Power is older than cave life. The right by extermination, a right "worth all the others put together" (18), then, is, of course, not one to be found in the learned authorities, so Irving's strategy is not to deconstruct, as it is for the preceding rights by discovery, cultivation, and civilization, but to construct. And to construct in a certain way--with a sense of the utter lubricity with which Imperial Man rationalizes moral issues. The savages are "utterly annhilated" by the "wars, persecutions, oppressions, and diseases" attendant on the strenuous, industrious, and zealous application of the first three rights. But in the blithe vocabulary of the conqueror, these causes are just "partial evils that often hang on the skirts of great benefits" (18). In contemporary double-speak, then, extermination is a "cost of doing business," a "trade-off" in the onward March of Progress, an item to be factored into the next transaction. Murder pales into cold calculation, and, as it turns out, has its value--an unanticipated "side effect." For with the Indians gone, the Europeans have the Law on their side. And Irving constructs an anachronistic authority, Mighty Blackstone, as justification. Blackstone 2.1. As ironclad as if it were Deuteronomy 2.1.

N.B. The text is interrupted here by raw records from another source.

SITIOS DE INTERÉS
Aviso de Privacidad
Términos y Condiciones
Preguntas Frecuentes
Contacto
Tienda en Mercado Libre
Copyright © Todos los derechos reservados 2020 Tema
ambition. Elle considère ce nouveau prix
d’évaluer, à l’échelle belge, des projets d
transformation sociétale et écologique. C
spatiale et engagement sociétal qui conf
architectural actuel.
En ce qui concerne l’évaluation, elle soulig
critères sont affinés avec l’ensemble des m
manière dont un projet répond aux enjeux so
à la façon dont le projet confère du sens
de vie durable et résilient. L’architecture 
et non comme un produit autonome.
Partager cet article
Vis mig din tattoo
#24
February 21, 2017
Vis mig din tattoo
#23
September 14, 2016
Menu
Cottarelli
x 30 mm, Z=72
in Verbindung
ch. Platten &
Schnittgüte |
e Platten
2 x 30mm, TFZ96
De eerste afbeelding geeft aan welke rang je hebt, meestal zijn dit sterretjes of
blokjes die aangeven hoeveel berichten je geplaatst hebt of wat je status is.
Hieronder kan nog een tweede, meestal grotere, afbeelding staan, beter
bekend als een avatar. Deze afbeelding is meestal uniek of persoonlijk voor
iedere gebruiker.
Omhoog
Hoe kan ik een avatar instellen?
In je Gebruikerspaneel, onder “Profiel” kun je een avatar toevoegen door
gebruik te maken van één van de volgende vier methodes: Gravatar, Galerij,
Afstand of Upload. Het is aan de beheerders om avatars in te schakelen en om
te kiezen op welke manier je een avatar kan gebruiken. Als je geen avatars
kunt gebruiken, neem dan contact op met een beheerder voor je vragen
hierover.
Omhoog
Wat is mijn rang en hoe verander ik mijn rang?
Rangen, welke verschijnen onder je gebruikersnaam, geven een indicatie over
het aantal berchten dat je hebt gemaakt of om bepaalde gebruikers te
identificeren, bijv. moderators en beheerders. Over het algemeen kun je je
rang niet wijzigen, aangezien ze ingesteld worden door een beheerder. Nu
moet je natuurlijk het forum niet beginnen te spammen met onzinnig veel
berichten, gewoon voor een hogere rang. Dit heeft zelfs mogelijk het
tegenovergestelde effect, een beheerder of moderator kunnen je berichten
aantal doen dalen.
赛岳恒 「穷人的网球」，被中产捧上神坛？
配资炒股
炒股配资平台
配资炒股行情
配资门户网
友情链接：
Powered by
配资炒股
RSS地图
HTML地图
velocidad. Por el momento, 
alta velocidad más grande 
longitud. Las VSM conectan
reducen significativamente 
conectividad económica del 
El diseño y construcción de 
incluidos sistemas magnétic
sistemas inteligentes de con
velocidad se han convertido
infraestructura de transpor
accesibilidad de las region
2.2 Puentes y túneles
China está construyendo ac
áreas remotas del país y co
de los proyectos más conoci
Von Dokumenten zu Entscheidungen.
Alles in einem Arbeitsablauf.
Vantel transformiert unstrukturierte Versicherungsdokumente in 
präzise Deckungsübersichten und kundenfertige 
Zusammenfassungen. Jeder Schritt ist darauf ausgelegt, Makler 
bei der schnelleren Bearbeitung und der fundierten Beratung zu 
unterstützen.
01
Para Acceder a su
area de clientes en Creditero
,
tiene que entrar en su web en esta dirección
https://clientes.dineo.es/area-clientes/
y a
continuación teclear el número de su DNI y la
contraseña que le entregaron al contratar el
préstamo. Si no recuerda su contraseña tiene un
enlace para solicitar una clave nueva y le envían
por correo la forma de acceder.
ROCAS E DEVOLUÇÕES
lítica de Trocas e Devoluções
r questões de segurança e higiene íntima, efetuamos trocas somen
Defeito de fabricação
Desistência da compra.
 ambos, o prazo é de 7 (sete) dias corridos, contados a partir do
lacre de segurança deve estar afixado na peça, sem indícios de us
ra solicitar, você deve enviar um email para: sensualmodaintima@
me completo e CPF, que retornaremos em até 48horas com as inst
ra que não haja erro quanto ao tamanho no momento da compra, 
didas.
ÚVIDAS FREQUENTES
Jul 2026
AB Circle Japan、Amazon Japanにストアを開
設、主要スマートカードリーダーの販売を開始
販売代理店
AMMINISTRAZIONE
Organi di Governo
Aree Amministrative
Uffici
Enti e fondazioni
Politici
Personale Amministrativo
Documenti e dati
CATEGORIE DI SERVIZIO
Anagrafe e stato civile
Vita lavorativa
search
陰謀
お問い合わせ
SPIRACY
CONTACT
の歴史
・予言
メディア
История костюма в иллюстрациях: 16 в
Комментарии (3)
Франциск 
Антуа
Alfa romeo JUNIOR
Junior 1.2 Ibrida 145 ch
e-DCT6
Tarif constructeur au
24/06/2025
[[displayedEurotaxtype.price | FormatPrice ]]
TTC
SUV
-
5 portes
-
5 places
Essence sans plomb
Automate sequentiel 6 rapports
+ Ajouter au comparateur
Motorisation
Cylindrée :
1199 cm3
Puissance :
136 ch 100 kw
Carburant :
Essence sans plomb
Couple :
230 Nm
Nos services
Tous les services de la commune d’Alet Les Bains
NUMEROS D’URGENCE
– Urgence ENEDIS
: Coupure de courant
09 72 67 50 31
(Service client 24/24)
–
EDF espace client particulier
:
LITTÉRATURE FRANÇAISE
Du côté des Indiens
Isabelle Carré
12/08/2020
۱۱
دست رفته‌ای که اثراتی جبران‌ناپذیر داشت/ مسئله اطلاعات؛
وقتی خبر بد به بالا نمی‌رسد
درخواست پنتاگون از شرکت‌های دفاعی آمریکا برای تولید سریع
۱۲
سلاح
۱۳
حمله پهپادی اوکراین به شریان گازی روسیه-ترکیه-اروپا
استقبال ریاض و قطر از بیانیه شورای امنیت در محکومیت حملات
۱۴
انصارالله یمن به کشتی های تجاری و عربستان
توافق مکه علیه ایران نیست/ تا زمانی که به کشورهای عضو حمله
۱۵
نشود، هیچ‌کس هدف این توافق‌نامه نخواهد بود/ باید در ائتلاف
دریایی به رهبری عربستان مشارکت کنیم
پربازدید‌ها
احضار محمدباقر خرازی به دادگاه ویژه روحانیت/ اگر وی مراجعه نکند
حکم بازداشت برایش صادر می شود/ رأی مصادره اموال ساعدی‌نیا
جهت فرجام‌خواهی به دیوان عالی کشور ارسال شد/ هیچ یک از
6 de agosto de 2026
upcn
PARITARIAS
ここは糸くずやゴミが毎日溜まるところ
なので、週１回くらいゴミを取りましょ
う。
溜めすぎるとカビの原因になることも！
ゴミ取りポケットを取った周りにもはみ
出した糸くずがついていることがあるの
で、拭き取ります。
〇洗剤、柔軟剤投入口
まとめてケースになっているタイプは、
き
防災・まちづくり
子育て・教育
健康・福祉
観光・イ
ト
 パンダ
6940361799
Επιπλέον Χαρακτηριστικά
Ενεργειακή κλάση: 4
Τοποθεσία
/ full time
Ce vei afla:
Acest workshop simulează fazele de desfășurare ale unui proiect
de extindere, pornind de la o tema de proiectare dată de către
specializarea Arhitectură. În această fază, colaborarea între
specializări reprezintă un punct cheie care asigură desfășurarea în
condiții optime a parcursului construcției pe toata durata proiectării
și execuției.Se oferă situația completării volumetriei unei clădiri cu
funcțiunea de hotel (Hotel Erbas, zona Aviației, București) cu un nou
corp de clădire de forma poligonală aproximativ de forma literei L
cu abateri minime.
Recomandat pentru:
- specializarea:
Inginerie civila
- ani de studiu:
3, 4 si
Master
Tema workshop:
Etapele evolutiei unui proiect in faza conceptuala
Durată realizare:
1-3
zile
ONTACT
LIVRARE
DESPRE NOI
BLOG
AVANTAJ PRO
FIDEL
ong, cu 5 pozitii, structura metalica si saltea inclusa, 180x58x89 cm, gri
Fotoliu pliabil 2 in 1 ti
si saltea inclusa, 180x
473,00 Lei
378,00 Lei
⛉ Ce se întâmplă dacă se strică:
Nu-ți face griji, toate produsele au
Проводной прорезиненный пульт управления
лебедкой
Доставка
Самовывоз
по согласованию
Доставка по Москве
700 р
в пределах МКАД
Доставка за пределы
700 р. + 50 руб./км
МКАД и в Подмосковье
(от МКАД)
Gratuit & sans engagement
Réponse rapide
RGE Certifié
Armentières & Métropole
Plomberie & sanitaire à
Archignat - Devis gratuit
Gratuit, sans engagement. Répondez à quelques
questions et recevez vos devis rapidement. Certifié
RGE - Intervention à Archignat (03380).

 But there is a Justifier above Blackstone "to settle the question of right forever" (19), Pope Alexander VI--the Vicar of God on Earth. Irving does little with this fifth right except to indicate that because of his "mighty bull" (a delicious pun to the modern ear) the work of possession proceeds "with ten times more fury than ever" (19), but he does not end this first section of the chapter without another rhetorical flourish. With outrageous viciousness, Irving has the straight-faced Knickerbocker assert that the Europeans deserve not only title to the land but the thanks of the "infidel savages"(20). Satire is always violent, but at least it usually maintains some distance. Here Irving nakedly pinions the justifying impulse by stretching it to an absurd limit. In a long sentence built on a rhythmically ascending series of "for" clauses (19), Irving begins by extolling Spanish generosity and climaxes by ennobling Indian extermination. Extermination is good for the Indians, for it ushers them quickly to heaven. The humor here is charnel, the comic orgasm a gasp not a guffaw. And this first section of the chapter ends with an appropriately definitive rupture of any association we can have with the sensibilities of the original Possessors.
 Justification is built on the
bones of the Native Americans, just as this page is.